In light of the recent Supreme Court decision upholding the constitutional of same-sex marriages, I would like to add this amendment. My good friend Rabbi Gil Student wrote some interesting insights on the opinion from an Orthodox Jewish perspective. One of his points is that when the Torah was given at Sinai, Moses presented some new prohibitions regarding who can marry. For example, although Jacob married sisters (Gen. 29), and Moses' father married his aunt (Ex. 6:20), the Sinai commandments directly prohibited marriages with close relatives (Lev. 18).
The reaction to these laws came as a blow to families where near relatives were married and would now have to divorce. We find this hinted at Numbers 11:10, which tells us that "Moshe heard the people weeping, family by family." The Gemara of the Babylonian Talmud (Yoma 75a) interprets the phrase "family by family" to mean that the people were crying "about family matters," the newly forbidden relationships. Rashi, commenting on that verse, explains that the crying was about the new prohibitions above and beyond the seven Noahide commandments. The Jerusalem Talmud (Ta'anis 5:4), written well before the Babylonian Talmud, agrees that this is what the families were crying about.

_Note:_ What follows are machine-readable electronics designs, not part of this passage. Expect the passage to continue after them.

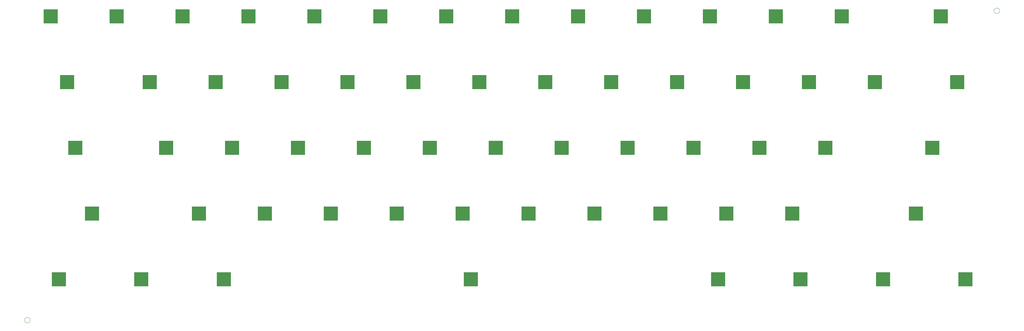
<source format=gko>
G04*
G04 #@! TF.GenerationSoftware,Altium Limited,Altium Designer,23.1.1 (15)*
G04*
G04 Layer_Color=16711935*
%FSLAX25Y25*%
%MOIN*%
G70*
G04*
G04 #@! TF.SameCoordinates,2B387D3F-2690-41C2-BDA0-AF5B162F5435*
G04*
G04*
G04 #@! TF.FilePolarity,Positive*
G04*
G01*
G75*
%ADD63C,0.00100*%
%ADD64R,0.16000X0.16000*%
D63*
X7300Y4000D02*
G03*
X7300Y4000I-3300J0D01*
G01*
X1110300Y357000D02*
G03*
X1110300Y357000I-3300J0D01*
G01*
D64*
X1071235Y50610D02*
D03*
X977485D02*
D03*
X883735D02*
D03*
X789985D02*
D03*
X508735D02*
D03*
X227485D02*
D03*
X133735D02*
D03*
X39985D02*
D03*
X77485Y125610D02*
D03*
X199360D02*
D03*
X274360D02*
D03*
X349360D02*
D03*
X424360D02*
D03*
X499360D02*
D03*
X574360D02*
D03*
X649360D02*
D03*
X724360D02*
D03*
X799360D02*
D03*
X874360D02*
D03*
X1014985D02*
D03*
X1033735Y200610D02*
D03*
X911860D02*
D03*
X836860D02*
D03*
X761860D02*
D03*
X686860D02*
D03*
X611860D02*
D03*
X536860D02*
D03*
X461860D02*
D03*
X386860D02*
D03*
X311860D02*
D03*
X236860D02*
D03*
X161860D02*
D03*
X58735D02*
D03*
X49360Y275610D02*
D03*
X143110D02*
D03*
X218110D02*
D03*
X293110D02*
D03*
X368110D02*
D03*
X443110D02*
D03*
X518110D02*
D03*
X593110D02*
D03*
X668110D02*
D03*
X743110D02*
D03*
X818110D02*
D03*
X893110D02*
D03*
X968110D02*
D03*
X1061860D02*
D03*
X1043110Y350610D02*
D03*
X930610D02*
D03*
X855610D02*
D03*
X780610D02*
D03*
X705610D02*
D03*
X630610D02*
D03*
X555610D02*
D03*
X480610D02*
D03*
X405610D02*
D03*
X330610D02*
D03*
X255610D02*
D03*
X180610D02*
D03*
X105610D02*
D03*
X30610D02*
D03*
M02*

</source>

However, Maimonedes (Mishneh Torah, Hilchos Issurei Bi'ah 22:18) seems to say that the people were crying over all the forbidden relationships, even those of the Noahide commandments. See also Babyl Talmud, Shabbat 130a.
Undoubtedly, the Jews who heard Moses give these commandments had the response: "What about love? Can't two people who love each other be married to each other." The Bible, however, tells us that despite the love a brother and sister might have for each other, or a uncle and niece, or two men or two women, the argument was not relevant to God. Whatever His reasoning, He made the rule and we follow it obediently, even if we subjectively disagree.